Empujaron la puerta con facilidad y entraron por el paseo principal, el que conducía a las diferentes naves, como un río que se desborda. De pronto, de entre los edificios vacíos emergió un grupo de hombres armados con porras y cadenas de hierro que, amenazantes, comenzaron a acercarse a ellos cerrándoles la retirada.

—¡Nos estaban esperando! —bramó Arnau.

Fue Rubio quien, raudo, corrió a abrir el armario de las herramientas. Los ojos se le inyectaron en sangre.

—¡No están! —Al girar sobre sus talones y ver las cadenas ondeando ante ellos, se le escapó un grito gutural y desesperado—: ¡Es una encerrona!

Él fue de los primeros en sentir el sabor metálico de la sangre en su boca. Las cadenas y los palos cayeron con inhumana precisión sobre los perplejos trabajadores. Algunos chillaron con impotencia; otros acertaron a huir; muchos cayeron al suelo, donde recibieron patadas y puñetazos. Alguno que se atrevió a enfrentarse a los agresores gritaba desesperado: «¡Somos más que ellos, somos más!», tratando de animar al resto de compañeros pero sin mencionar que estaban desarmados.

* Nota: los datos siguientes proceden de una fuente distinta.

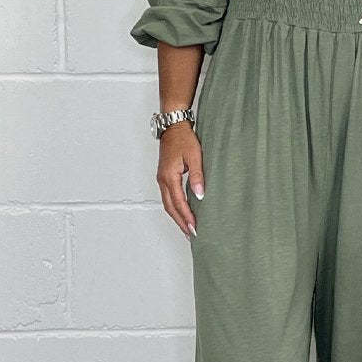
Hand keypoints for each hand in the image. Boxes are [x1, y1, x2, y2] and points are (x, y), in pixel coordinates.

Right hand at [156, 122, 204, 238]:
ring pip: (167, 204)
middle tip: (190, 234)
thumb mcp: (195, 156)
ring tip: (187, 228)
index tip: (194, 228)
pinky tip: (182, 212)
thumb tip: (199, 195)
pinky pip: (168, 197)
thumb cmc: (184, 138)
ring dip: (177, 217)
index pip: (179, 203)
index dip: (186, 217)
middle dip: (180, 222)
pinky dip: (174, 208)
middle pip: (170, 208)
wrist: (173, 126)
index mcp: (169, 176)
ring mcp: (162, 179)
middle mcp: (162, 180)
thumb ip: (197, 176)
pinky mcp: (164, 177)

Dimas vio a Ramiro tropezar y caer al suelo de cara. Como movido por un resorte, éste logró darse la vuelta de forma inmediata, aunque sin levantarse. Asustado, aún tuvo agallas para alzar los puños y apretar los dientes. Dimas se le acercó en un par de saltos: uno de los matones corría dispuesto a embestirle enarbolando una larga vara de hierro.

—¡Arriba! —Dimas le agarró del cuello de la camisa y le obligó a incorporarse.

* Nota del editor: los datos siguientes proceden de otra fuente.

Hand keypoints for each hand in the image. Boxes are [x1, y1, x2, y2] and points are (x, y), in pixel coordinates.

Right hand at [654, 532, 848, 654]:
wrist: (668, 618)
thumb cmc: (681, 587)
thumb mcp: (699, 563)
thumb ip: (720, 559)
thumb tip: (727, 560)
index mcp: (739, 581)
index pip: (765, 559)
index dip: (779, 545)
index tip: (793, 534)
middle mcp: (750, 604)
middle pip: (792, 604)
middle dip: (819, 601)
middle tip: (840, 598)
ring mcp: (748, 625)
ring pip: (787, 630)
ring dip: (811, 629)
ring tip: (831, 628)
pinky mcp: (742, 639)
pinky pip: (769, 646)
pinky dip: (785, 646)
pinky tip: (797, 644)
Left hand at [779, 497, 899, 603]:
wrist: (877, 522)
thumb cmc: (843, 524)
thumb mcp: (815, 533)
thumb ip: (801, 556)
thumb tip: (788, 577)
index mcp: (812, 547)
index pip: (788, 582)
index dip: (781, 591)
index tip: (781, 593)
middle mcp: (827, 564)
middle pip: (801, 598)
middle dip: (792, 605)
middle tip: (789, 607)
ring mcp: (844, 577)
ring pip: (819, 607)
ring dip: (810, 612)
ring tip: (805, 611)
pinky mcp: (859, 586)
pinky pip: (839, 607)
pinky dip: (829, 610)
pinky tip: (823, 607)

—¡Déjame, que a ése me lo como! —masculló Ramiro ya de pie, con el pecho hinchado.

—¡Tus hijos te necesitan vivo! ¡Corre!

Mencionar la palabra «hijos» fue como echar sobre Ramiro aceite hirviendo. La furia que estaba a punto de llevarle a la pelea le hizo escupir al suelo y lanzarse a correr. El matón aún tuvo tiempo de arañarle la espalda con la vara. Cuando vio que no lo iba a alcanzar, lanzó el hierro como si fuera una jabalina y alcanzó la parte posterior del muslo derecho de Dimas. Éste notó el golpe, que le hizo trastabillar, pero no se detuvo. Miró de reojo hacia atrás y vio al tipo agitando el puño en el aire.

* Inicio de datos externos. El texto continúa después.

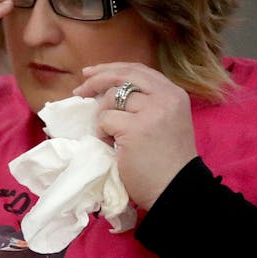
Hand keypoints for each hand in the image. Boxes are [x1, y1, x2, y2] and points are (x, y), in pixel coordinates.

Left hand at [74, 63, 196, 209]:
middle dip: (96, 80)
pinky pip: (105, 120)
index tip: (91, 73)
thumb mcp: (164, 121)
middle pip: (123, 76)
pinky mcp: (135, 128)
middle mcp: (166, 97)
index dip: (111, 69)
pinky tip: (111, 145)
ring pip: (111, 98)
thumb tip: (106, 91)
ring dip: (102, 117)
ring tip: (110, 136)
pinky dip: (101, 132)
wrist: (176, 188)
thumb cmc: (165, 160)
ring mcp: (151, 111)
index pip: (138, 70)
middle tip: (80, 92)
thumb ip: (145, 103)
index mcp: (174, 94)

Nada más salir de las cocheras, el gigantón preguntó hacia dónde iban. Dimas le señaló los huertos, se paró un instante y echó un vistazo hacia las cocheras, donde todavía quedaba un puñado de trabajadores. Vio en el suelo a Rubio, al que dos compañeros sacaban a rastras fuera del recinto. A duras penas lograba mantenerse en pie, se tambaleaba y amenazaba con caerse. Otro trabajador que estaba cerca de ellos lo vio y corrió hacia él para ayudar. Fueron los últimos en llegar a los huertos. Rubio tenía la nariz rota y lucía la marca de un eslabón en el pómulo derecho. En ese instante Dimas notó la sangre correr por su pierna: la vara de hierro había logrado morderle.

Estuvieron unos instantes sentados en un rectángulo de tierra ocupado por las malas hierbas y un puñado de árboles sin hojas. No se oía otra cosa que las respiraciones fatigadas, quejidos de dolor y algún que otro insulto entre dientes. Se atendieron los unos a los otros improvisando vendajes hechos con su propia ropa para los que estaban sangrando.